Some time later, how much he wasn’t exactly sure, he was on his feet again, beside the car. Behind him stretched an empty pier in the shadow of a looming skyway. Warehouses, locked up for the weekend, defiled for blocks in each direction. He caught his breath, listening to the shrieks of the seagulls overhead and the fading cries from his trunk, the dull thud of shoes and hands against metal.
He settled down onto the pier to sit, facing the water and dabbing at the cut near his eye. Midday haze obscured the distance, even the bridge dissolved from view. Nearby, the seagulls rose up slowly and then settled down again on the rotting pier. Tenderly, he inspected the places where Frank had bit his face, feeling puffed skin.
Get him to talk to you, he reminded himself. Scare him if you have to, use what force you have to, but get him talking. Keep him talking till he tells the truth.
He rose to his feet, returned to the car and removed his keys from his pant pocket. Frank had fallen quiet inside the trunk, as though gathering up his strength for the next round. In one movement, Abatangelo inserted the key, popped the trunk, and with his right hand stiff like a blade dug deep into Frank’s midriff beneath the sternum cartilage. He drove his left thumb beneath the trapezius, paralyzing Frank’s right shoulder and arm. Frank did not scream. His face turned white and the popping eyes displayed their veins.

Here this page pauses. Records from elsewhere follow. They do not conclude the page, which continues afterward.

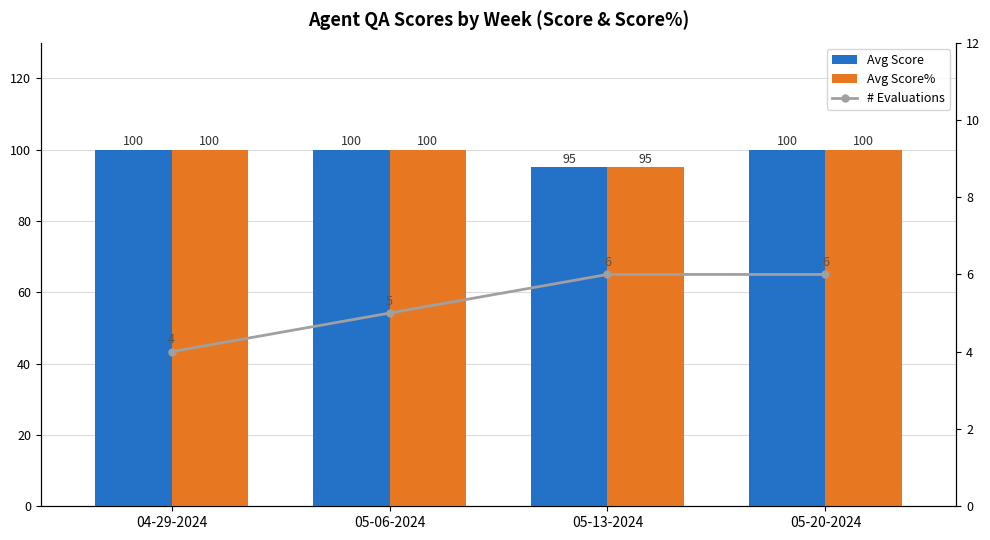

Which category has the lowest value in the Avg Score% series?

05-13-2024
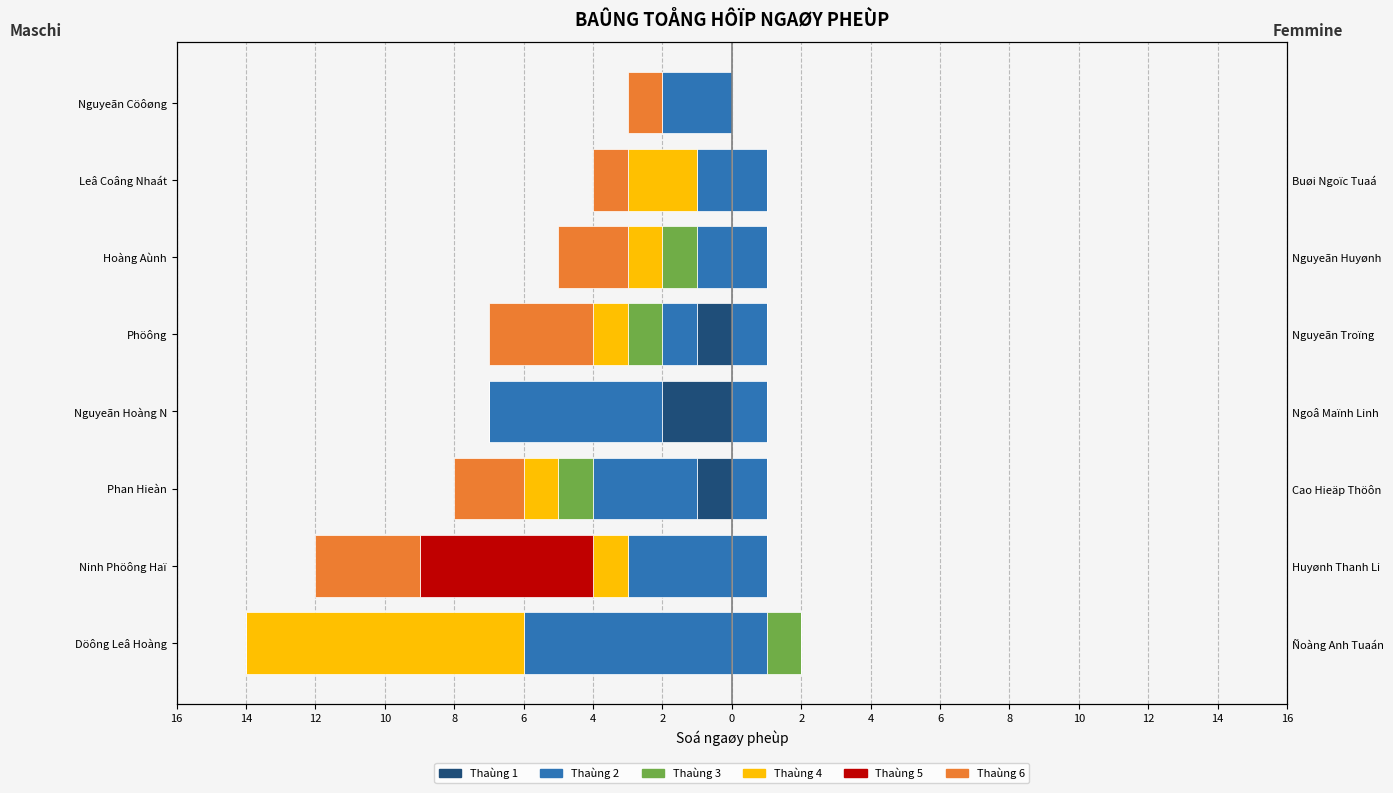

Which has a higher value, 4 or 6?

4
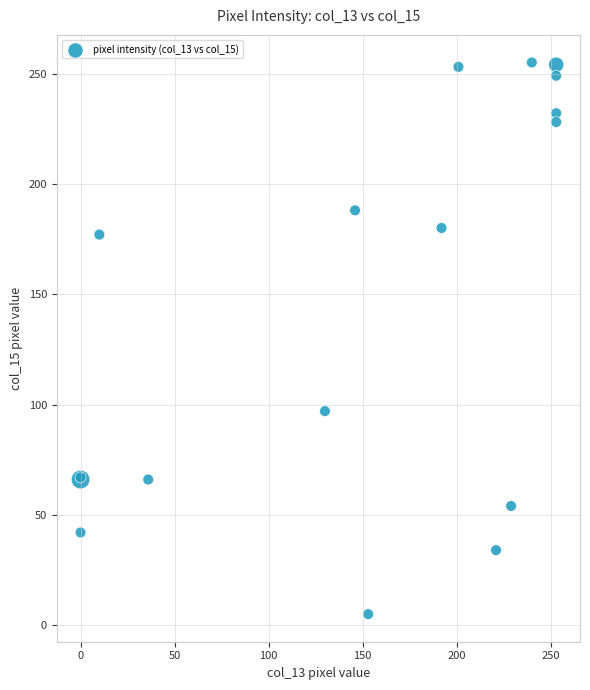

What Y value in the scatter plot is closest to 130?

97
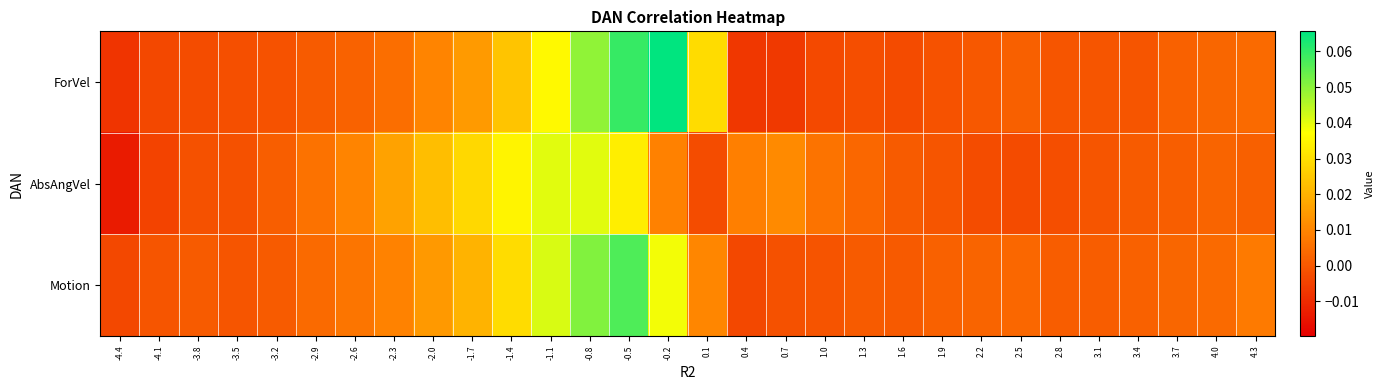

How many distinct data groups are displayed?

3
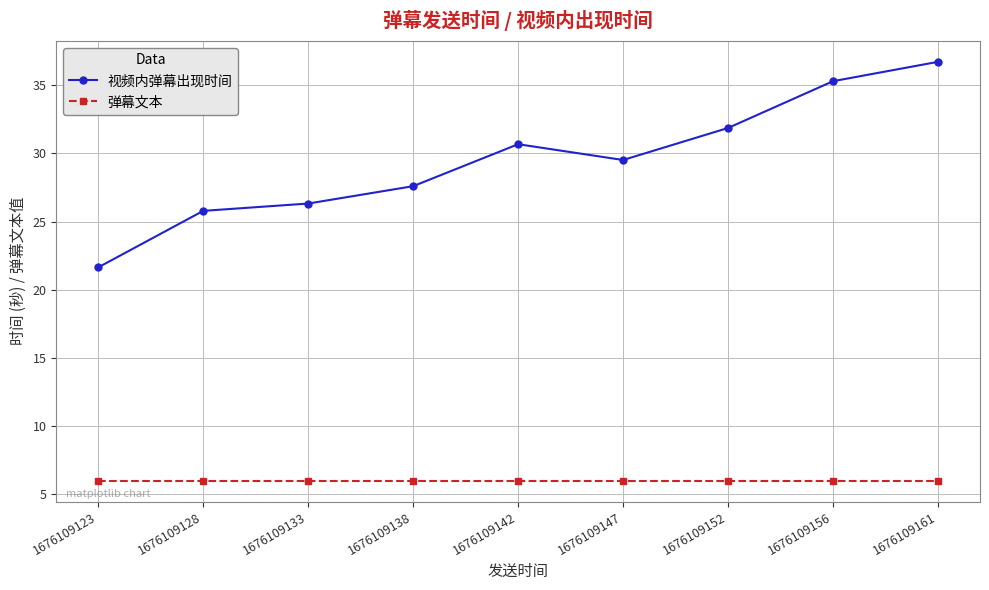

True or false: 视频内弹幕出现时间 and 弹幕文本 intersect in this chart.

False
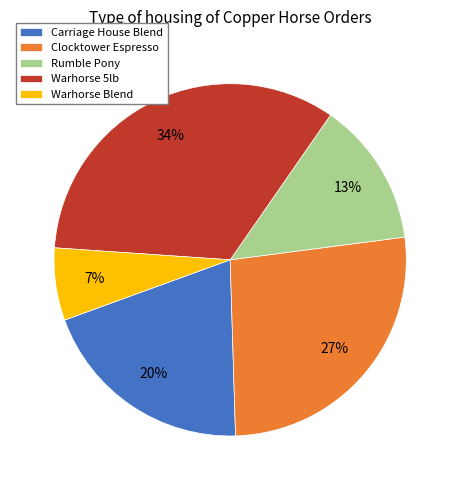

To the nearest percent, what is the difference between the largest and smallest slice percentages?

27%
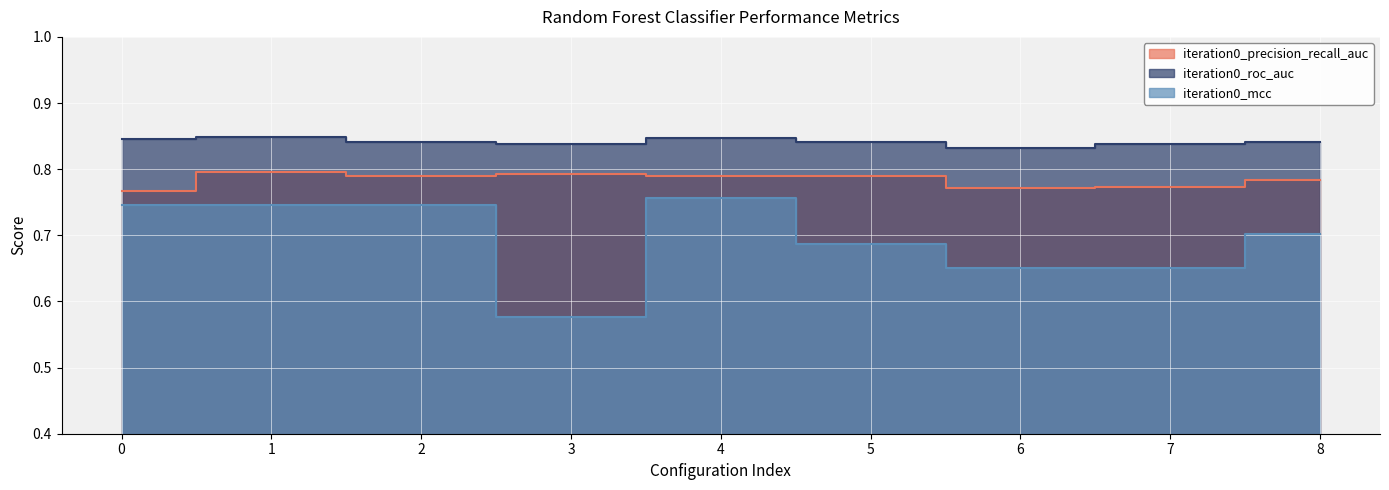

The iteration0_precision_recall_auc series shows 1.3 at 7. True or false?

False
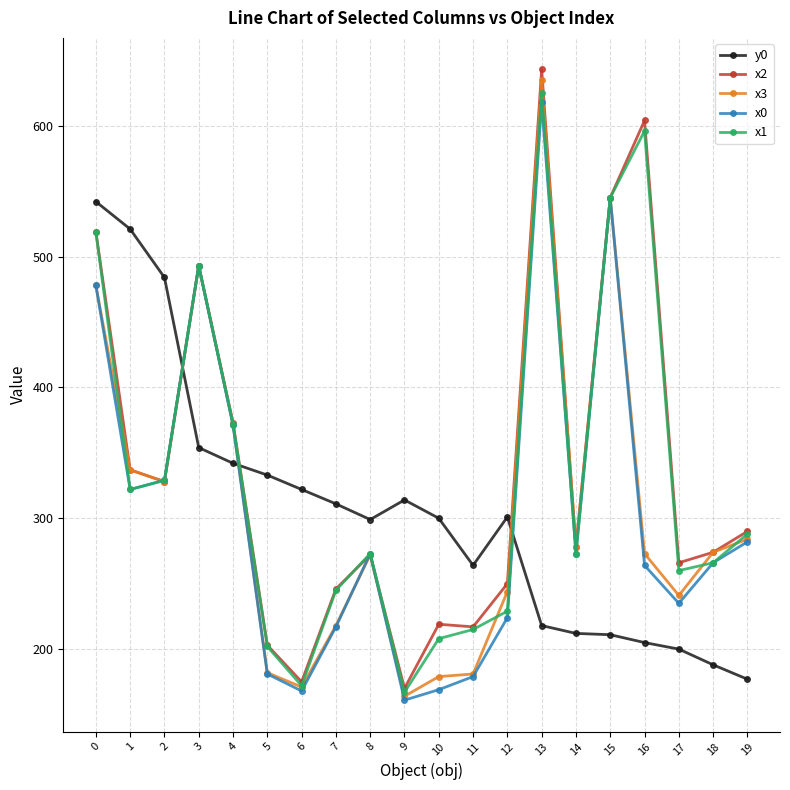

What is the total value across all series at 19?

1321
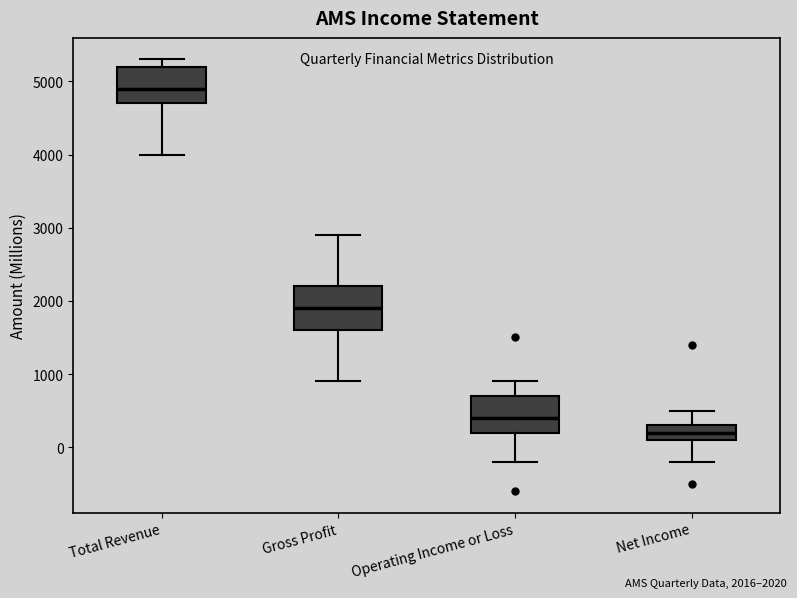

Reading left to right, read every box against the y-axis: the position of its median line, the range the box covers, and the ends of its whiskers. The values are not printed on the chart, so give them approximately, as read against the axis.

Total Revenue: median 4900, box 4700 to 5200, whiskers 4000 to 5300
Gross Profit: median 1900, box 1600 to 2200, whiskers 900 to 2900
Operating Income or Loss: median 400, box 200 to 700, whiskers -200 to 900
Net Income: median 200, box 100 to 300, whiskers -200 to 500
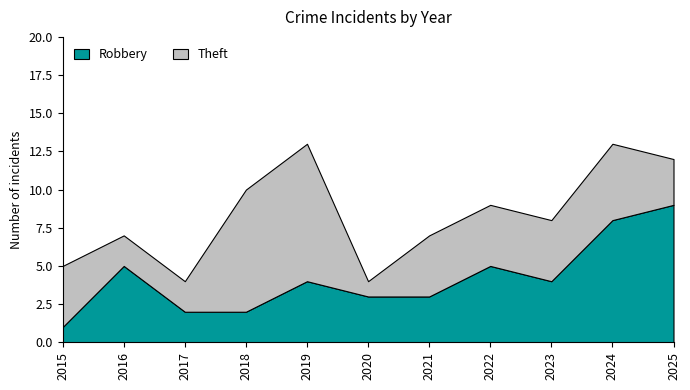

After their last crossing, which series has the higher values: Robbery or Theft?

Robbery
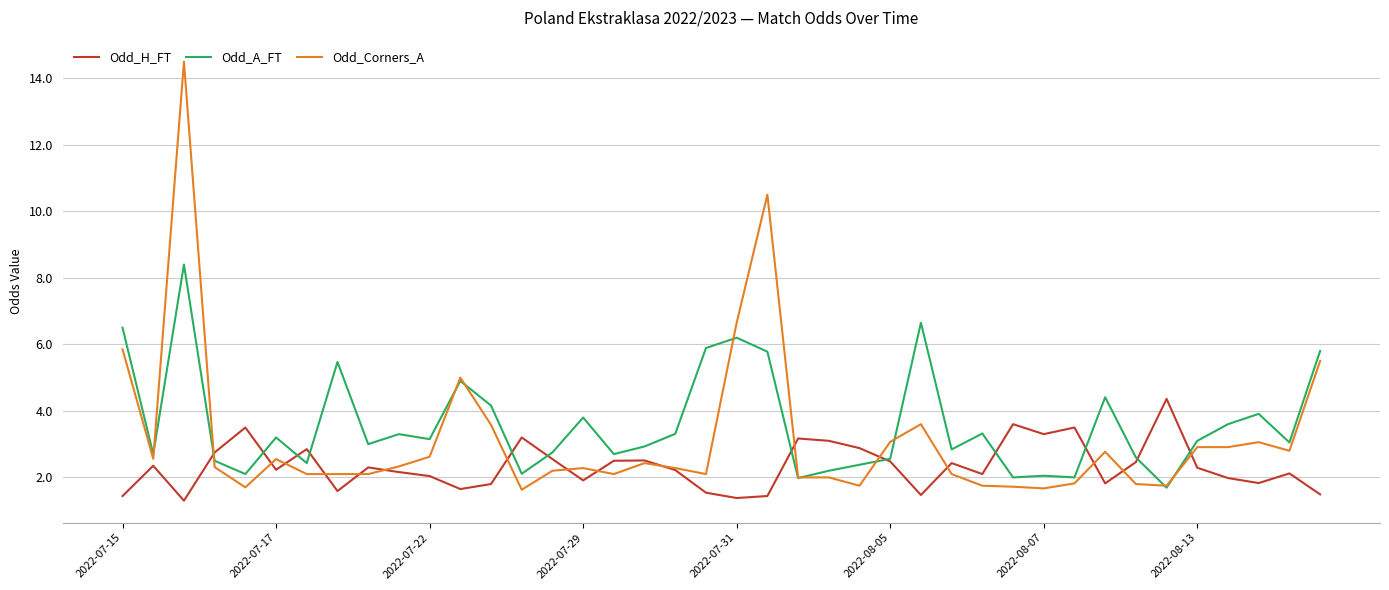

What is the maximum value for Odd_A_FT?

8.4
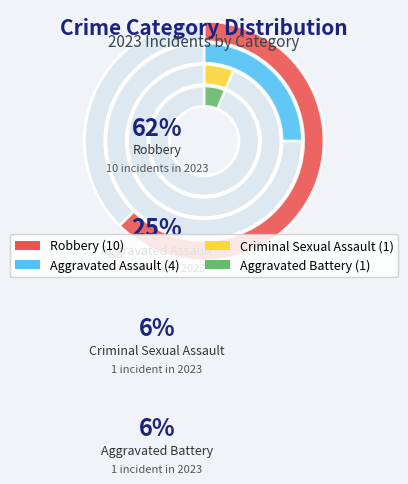

Which category has the smallest portion of the pie?

Aggravated Battery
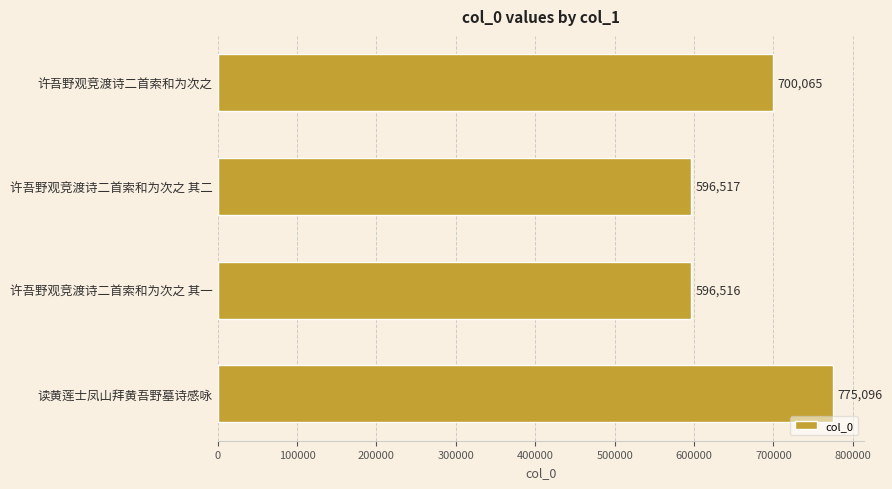

What is the ratio of the value at 读黄莲士凤山拜黄吾野墓诗感咏 to the value at 许吾野观竞渡诗二首索和为次之 其二?

1.3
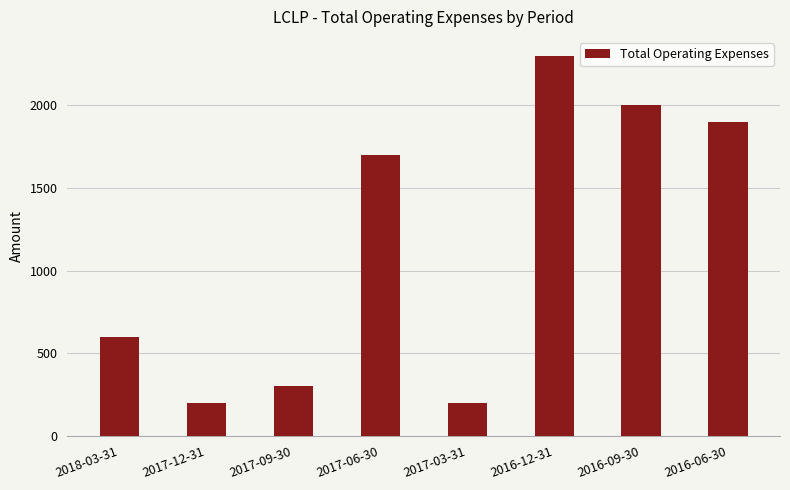

Count the number of categories in the chart.

8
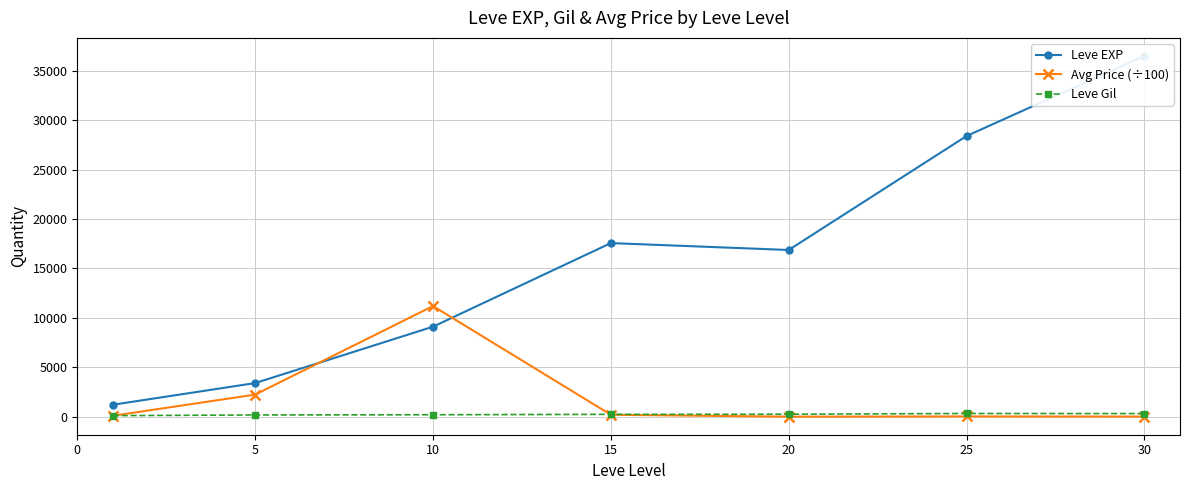

What is the difference between the highest and lowest values at 25?

28361.4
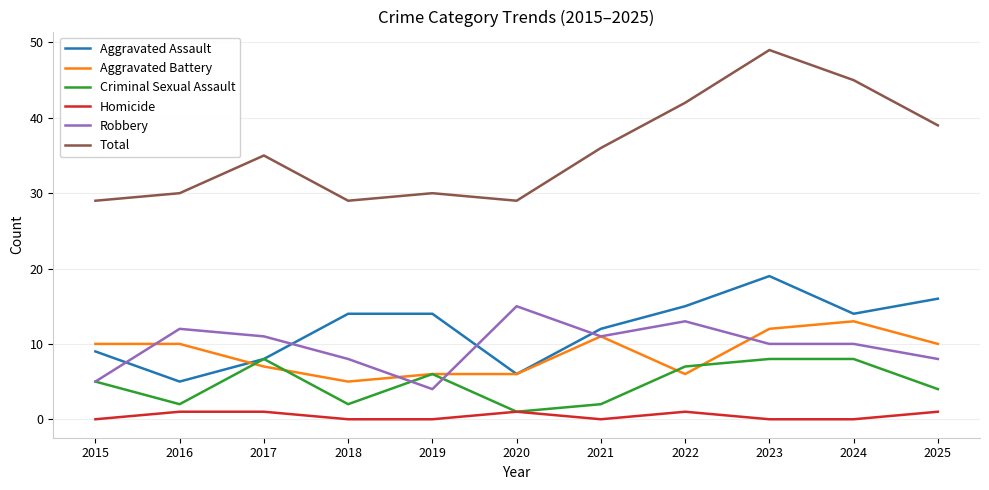

Is it true that Aggravated Assault equals 5 at 2016?

True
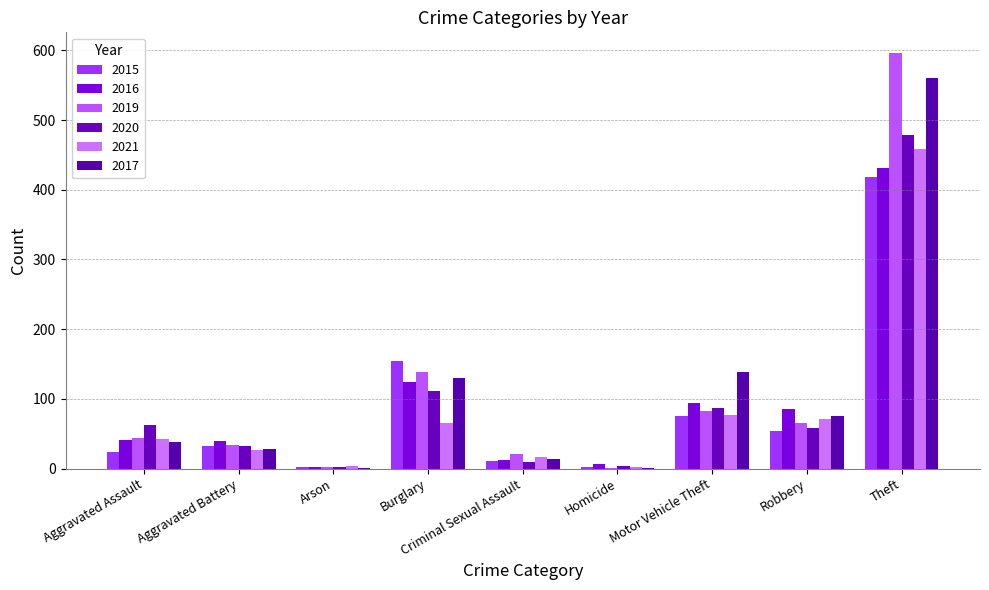

What is the label of the 2nd bar from the right?

Robbery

“You know who I am, right?”
“No,” Frank whispered. Then: “Yeah. Don’t. I didn’t do anything. I can help.”
“Help what?”
“Find her.”
“Oh yeah? Find her how?”
“I know who’s got her.”
“You don’t have her?”
“Me? No, no.”
“The Mexicans.”
“Yes.”
“Where?”
“I’ll tell you. First- ”
Abatangelo dug his thumb deeper into Frank’s shoulder. “You love her?” Abatangelo whispered. “Come on, cocksucker, you don’t have to think about it. Do you care what happens to her?”
Frank said, “Yes.”
The word made Abatangelo want to spit.
“There’s an envelope in my pocket. Take it out.”
Frank’s left hand, shaking, managed to tug the packet of photographs out. Images of Shel, bruised, scratched and bloody, tumbled across his chest and face.
“Take a good, long look,” Abatangelo said.
Frank began to cry.
“Look at them,” Abatangelo shouted. “Or I’ll kill you right here.”
Frank tried to finger the print nearest his face but his hand shook too badly. He stammered, “I’ll help you, anything, don’t- ”
Abatangelo released his grip finally and stood back a little. When Frank continued sobbing, Abatangelo said quietly, “Stop it.” His eye fastened on one of the prints of Shel, the one showing the bruises down her back where Frank had beaten her with the stock of the shotgun. The next thing he knew he had his left hand around Frank’s throat as the right hand battered his face. He was shouting, “Shut… the fuck… up,” until Frank curled up into a ball, head shielded by his arms. His cries died down to a whimper.
Abatangelo stood back again. He inspected his hand, laced with blood. The fury drained from him and left behind a residue of dread.
You’ve changed, he thought. You used to be smarter.
Chapter 19
Shel had been alone in the whitewashed room for about an hour, listening to the rats scuttling inside the walls of the empty house. More faintly, from outside, she heard the squatter children shrieking as they played and tormented one another, or the nearby windmills groaning like a rusted metal choir. Now it was a new sound that rousted her, the approach of a car crushing gravel outside.